On Honesty

(Or, Personal Grief, Collective Despair, and Finding the Will to Survive)

(CW: Depression, grief, anxiety, and loss – Please take care of yourself, and only engage if you have the emotional capacity to do so)

Can I be honest? I mean, can I be brutally – if not painfully – transparent? I am not okay, and I haven’t been for a long, long time. At what felt like the height of my professional achievements, my mom was diagnosed with Stage IV endometrial cancer. She died less than a year later. Her sister, my aunt, died six months after that. All of this happened less than a year after my Nana’s passing and only four years after my grandfather’s death.

I’ve been suffering in silence, isolating, struggling to grapple with loss, grief, fear, loneliness, and even shame. The past four years have been the hardest of my life to date. I’ve felt unbalanced, untethered, and, at times, completely broken. I cannot count the number of mornings I struggled to pull myself from bed, nor can I specify the number of nights I cried for the elusive relief of sleep. I’ve been sinking into a depressive spiral – overwhelmed with the burdens of living and paralyzed by the eternal challenges of just being

“come celebrate

with me that everyday

something has tried to kill me

and has failed.”

Lucille Clifton, “won’t you celebrate with me”

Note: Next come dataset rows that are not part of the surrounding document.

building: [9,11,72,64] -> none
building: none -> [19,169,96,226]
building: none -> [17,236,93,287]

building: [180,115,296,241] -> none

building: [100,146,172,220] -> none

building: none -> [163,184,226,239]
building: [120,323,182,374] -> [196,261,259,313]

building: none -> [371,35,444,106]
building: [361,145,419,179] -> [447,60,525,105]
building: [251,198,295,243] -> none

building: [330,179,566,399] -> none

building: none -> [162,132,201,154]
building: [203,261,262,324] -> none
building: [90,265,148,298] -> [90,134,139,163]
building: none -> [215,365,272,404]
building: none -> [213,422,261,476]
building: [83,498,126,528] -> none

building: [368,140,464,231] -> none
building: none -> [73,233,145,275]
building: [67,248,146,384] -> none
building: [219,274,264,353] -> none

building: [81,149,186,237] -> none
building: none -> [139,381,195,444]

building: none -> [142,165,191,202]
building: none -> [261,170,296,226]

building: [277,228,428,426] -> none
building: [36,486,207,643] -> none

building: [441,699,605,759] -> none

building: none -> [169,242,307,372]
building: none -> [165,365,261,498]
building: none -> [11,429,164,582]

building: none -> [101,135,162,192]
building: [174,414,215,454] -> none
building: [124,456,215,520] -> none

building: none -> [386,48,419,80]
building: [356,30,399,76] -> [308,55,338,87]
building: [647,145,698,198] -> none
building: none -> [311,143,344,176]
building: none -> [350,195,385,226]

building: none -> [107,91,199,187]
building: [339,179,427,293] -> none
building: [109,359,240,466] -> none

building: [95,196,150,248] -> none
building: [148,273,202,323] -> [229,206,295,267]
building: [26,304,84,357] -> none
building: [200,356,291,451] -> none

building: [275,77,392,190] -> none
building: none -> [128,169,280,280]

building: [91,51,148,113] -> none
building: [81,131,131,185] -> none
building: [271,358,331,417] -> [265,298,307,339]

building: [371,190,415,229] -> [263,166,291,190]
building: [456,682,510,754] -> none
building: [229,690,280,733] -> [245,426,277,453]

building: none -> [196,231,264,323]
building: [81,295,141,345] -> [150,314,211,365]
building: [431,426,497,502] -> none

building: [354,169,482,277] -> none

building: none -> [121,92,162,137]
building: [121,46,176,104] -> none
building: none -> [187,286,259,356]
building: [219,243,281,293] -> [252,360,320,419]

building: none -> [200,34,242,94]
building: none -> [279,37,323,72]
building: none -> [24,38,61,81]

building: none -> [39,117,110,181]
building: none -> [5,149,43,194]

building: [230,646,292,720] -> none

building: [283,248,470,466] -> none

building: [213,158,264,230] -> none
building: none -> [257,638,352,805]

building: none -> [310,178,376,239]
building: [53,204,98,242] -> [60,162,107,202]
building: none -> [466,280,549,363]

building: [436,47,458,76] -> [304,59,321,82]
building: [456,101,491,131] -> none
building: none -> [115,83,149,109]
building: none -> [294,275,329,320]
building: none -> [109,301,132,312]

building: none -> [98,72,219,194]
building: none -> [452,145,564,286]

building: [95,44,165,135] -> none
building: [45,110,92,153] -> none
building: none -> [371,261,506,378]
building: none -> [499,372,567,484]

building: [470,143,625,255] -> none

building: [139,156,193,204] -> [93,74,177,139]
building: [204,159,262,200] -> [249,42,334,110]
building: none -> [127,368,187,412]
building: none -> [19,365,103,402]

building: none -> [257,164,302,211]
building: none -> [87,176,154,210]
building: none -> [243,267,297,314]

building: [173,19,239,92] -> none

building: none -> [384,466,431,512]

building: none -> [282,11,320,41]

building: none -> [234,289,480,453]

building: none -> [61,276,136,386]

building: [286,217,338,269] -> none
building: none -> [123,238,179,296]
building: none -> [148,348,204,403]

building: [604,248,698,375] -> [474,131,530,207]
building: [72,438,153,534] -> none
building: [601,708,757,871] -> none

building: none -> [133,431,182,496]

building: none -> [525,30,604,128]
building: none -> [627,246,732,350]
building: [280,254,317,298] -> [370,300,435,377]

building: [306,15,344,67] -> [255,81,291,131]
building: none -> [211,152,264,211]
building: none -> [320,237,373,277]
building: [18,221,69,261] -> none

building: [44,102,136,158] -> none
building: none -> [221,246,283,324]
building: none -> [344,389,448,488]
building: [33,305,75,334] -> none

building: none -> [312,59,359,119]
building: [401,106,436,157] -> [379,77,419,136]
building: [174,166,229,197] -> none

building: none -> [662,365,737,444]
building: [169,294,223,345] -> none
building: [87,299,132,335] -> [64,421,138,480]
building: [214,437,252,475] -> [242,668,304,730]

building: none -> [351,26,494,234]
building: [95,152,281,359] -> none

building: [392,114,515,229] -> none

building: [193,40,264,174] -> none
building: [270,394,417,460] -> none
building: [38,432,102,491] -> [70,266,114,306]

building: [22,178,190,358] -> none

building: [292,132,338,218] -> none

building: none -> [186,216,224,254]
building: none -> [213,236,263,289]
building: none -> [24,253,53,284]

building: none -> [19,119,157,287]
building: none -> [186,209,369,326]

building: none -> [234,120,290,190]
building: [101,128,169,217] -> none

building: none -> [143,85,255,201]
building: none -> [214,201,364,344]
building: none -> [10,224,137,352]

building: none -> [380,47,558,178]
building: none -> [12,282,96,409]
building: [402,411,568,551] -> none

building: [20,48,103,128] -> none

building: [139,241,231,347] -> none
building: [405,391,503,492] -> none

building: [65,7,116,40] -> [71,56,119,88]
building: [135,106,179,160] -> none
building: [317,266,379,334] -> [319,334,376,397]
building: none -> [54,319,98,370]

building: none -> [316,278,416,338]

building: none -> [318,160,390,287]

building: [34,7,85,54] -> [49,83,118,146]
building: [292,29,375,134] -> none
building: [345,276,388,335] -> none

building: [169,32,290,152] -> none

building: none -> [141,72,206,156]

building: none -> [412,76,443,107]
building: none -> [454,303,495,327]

Lucille Clifton writes about surviving the thing that has tried to kill her, but there have been days where I have felt like death is winning its war with me. With every phone call, text, email, private message, and letter to which I struggle to respond; with every bright, clear day that feels shrouded in darkness; with every ruminating thought that pulls me from the present and traps me in the sadness of the past or uncertainties of the future; with each of these things, I have wondered if this is what it feels like, to stop living before your death.

I warned that I would be brutally honest, but I didn’t expect to divulge the ugliest bits in the way I have. It’s clear that my mind and heart were begging for relief. 

I’m writing, in part, because I need to. I have to. Writing, for me, was once (and, I think, still is) a part of my survival. It was – is – as vital as breathing. But writing also requires an honesty and openness that I haven’t been brave or bold enough to bear. That is, I think, why I haven’t written in so long. I’ve been drowning, struggling to articulate just how I’m feeling and why. I’m writing this, primarily, to save my own life. But I’m thinking about our collective survival too.